The question was simple and the answer astonishing.

Earlier this week, as Kansas University’s football team began its preparations for Saturday’s 6:30 p.m. kickoff at Rice, KU coach Charlie Weis asked his team of more than 100 Jayhawks if any of them had won a road game while at Kansas.

Crickets.

Although some of KU’s longest tenured players were a part of the program that September day in 2009 when KU last won a road game — 34-7 at UTEP — none of them played in the game and most did not even make the trip. Because of that, the responsibility of breaking KU’s 22-game road losing streak falls on a bunch of players who have yet to win away from Memorial Stadium during their Kansas careers.

“I can’t explain it, man,” junior linebacker Ben Heeney said. “That’s the focus this week, winning on the road.”

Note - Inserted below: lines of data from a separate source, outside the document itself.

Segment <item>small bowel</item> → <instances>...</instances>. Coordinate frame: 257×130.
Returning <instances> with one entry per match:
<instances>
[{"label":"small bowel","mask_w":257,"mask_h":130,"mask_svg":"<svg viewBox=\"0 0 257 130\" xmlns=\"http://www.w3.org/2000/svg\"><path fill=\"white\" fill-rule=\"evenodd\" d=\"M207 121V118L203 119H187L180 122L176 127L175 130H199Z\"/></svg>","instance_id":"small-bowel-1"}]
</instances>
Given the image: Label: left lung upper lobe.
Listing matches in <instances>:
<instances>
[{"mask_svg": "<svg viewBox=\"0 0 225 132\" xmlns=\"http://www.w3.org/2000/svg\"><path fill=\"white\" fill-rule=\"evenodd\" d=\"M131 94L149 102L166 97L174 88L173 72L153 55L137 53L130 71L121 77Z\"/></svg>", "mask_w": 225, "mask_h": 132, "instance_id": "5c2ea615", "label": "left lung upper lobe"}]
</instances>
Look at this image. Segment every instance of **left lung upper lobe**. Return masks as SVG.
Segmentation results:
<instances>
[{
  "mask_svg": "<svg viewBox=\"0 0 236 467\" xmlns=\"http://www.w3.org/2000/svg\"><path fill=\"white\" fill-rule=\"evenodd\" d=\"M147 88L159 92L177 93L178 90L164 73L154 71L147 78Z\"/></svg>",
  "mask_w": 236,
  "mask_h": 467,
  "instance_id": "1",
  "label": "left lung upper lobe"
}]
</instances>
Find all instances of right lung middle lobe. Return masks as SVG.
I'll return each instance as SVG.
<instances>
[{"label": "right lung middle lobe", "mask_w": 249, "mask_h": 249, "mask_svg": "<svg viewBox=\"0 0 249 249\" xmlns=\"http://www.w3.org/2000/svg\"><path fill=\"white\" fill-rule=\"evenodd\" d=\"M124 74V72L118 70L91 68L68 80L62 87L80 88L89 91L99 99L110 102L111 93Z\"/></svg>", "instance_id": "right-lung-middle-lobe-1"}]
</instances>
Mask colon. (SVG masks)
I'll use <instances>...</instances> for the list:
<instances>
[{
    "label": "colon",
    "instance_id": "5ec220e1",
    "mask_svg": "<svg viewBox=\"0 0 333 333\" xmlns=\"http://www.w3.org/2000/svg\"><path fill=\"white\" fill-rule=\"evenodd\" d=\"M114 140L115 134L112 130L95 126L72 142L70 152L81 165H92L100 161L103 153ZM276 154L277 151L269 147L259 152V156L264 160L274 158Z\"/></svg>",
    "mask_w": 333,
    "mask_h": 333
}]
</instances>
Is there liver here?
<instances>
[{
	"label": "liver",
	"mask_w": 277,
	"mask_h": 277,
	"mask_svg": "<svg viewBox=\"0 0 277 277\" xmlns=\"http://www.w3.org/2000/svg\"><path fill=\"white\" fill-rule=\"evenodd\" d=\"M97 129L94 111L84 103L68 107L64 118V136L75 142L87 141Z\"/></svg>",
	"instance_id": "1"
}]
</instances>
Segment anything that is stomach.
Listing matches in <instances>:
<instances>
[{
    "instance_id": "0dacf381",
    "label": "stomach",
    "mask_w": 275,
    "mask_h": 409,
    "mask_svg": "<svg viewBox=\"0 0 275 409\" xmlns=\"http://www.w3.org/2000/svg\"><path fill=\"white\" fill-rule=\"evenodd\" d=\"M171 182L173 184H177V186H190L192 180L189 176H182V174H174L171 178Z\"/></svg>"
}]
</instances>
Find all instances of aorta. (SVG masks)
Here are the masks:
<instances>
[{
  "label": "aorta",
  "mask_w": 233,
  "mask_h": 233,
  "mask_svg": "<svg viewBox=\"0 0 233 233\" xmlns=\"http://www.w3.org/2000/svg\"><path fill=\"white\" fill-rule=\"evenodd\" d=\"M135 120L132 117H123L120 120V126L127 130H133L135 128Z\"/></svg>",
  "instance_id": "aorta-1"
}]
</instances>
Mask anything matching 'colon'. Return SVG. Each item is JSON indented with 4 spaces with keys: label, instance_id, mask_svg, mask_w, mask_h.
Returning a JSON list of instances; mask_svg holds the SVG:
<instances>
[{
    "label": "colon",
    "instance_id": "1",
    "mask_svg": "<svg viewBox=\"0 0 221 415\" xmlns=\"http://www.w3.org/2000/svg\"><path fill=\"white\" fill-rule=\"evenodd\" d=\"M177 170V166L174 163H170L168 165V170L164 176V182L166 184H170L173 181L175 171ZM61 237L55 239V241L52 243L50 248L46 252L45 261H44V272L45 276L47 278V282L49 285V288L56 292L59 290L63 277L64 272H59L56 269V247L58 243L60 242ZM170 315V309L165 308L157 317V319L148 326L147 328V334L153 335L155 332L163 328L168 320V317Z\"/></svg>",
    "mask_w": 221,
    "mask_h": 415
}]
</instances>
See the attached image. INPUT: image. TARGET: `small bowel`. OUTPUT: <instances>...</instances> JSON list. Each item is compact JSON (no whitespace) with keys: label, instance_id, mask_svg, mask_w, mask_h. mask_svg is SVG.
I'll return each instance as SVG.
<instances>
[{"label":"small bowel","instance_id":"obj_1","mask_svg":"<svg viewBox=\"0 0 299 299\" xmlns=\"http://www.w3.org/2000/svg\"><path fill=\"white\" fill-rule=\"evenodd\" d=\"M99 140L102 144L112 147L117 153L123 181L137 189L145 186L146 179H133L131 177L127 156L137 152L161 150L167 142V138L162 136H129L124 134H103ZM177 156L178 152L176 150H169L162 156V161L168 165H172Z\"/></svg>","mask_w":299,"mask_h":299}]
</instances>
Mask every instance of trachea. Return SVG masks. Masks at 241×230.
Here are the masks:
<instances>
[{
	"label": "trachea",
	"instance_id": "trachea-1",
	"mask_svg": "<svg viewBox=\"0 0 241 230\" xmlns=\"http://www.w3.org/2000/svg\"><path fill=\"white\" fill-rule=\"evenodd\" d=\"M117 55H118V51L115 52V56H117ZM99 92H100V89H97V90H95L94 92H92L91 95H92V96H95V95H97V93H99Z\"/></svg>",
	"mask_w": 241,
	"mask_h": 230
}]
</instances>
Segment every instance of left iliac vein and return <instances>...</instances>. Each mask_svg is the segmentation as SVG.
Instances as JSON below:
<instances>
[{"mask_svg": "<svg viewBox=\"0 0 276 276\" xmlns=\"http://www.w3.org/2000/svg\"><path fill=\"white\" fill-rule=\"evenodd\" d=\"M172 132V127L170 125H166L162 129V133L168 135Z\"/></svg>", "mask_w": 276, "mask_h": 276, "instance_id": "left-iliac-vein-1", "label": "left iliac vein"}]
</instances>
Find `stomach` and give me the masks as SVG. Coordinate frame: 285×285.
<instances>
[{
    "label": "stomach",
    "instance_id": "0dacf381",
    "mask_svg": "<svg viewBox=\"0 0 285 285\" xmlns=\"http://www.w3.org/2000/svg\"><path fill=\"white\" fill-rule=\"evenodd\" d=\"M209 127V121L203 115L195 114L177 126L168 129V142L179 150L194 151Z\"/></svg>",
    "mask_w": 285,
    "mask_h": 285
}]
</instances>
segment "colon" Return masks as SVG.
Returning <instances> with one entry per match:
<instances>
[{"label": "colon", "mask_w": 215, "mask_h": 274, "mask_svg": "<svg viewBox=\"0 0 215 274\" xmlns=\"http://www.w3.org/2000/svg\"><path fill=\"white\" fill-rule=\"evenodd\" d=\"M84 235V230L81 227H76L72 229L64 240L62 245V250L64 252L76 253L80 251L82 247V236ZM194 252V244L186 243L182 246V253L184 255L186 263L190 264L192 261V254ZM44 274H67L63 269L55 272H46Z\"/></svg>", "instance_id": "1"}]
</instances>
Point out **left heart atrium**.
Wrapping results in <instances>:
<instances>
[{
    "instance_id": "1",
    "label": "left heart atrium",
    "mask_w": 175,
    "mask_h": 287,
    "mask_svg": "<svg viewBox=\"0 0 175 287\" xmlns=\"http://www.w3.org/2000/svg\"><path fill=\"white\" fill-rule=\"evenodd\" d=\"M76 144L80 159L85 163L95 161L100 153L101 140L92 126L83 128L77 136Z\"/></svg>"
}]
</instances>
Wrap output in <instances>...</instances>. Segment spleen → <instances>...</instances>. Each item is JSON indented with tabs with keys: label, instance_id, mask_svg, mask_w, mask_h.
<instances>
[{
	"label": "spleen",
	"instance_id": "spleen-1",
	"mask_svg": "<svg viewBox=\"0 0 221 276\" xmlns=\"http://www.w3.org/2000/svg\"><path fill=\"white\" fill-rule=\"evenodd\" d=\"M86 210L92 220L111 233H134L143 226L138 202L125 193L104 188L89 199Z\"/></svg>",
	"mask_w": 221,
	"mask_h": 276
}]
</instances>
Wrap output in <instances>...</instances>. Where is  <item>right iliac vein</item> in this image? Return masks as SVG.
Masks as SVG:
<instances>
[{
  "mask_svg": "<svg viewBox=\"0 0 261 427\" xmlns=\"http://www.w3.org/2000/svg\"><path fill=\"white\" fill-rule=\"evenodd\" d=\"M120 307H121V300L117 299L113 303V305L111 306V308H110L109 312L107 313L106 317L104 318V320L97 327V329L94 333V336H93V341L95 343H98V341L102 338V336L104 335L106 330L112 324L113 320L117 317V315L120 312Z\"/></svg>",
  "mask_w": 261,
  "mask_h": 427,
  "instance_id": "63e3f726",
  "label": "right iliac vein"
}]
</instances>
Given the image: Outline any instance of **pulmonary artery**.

To help them zero in, strength coach Scott Holsopple plastered posters throughout football complex with a simple message written on them. Listed below a photo of a convoy of team buses following a police escort to a game, are the motivational words of the week: “Our last road win was Sept. 12, 2009 at UTEP.” Heeney snapped a photo of the poster and made it the background image on his phone. Just about everything the Jayhawks have done this week has been done with snapping the losing streak in mind.

“I think this game is gonna be one of the biggest games we play all year,” Heeney said. “There’s no one on our team that has gotten a road win at Kansas. It’s pretty crazy. But we’re ready for it. We need to get this one. It’s a game we feel like we should win.”

There have been a few close calls since KU topped UTEP on Sept. 12, 2009. Later that season, KU lost one-score games at Colorado and Kansas State; in road games at Iowa State in both 2010 and 2011, KU was within seven points of the Cyclones in the fourth quarter; and last year KU lost by a touchdown at Northern Illinois and Texas Tech, the latter coming in double overtime.

“I’ve only been here a year,” Weis said. “I could care less about any games before I got here. All I know is, for the program, winning last week got the losing streak out of the way. Winning this week would get the losing on the road out of the way. Winning three weeks from now could get the conference win out of the way. So there’s stepping stones you have to take, and this just gives us an opportunity to get one of those put aside.”

One Jayhawk who has road wins on his résumé is junior quarterback Jake Heaps, KU’s first-year starter who transferred from BYU following the 2011 season.

Heaps was a part of four road victories during his two seasons at BYU — at Colorado State, Ole Miss, Oregon State and Hawaii — and he still remembers the feeling after each.

“There’s nothing better,” he said. “You have the opportunity to go down and make that whole environment about your team, and you feel the crowd kind of give in and you know, at that point, you’ve won the game.”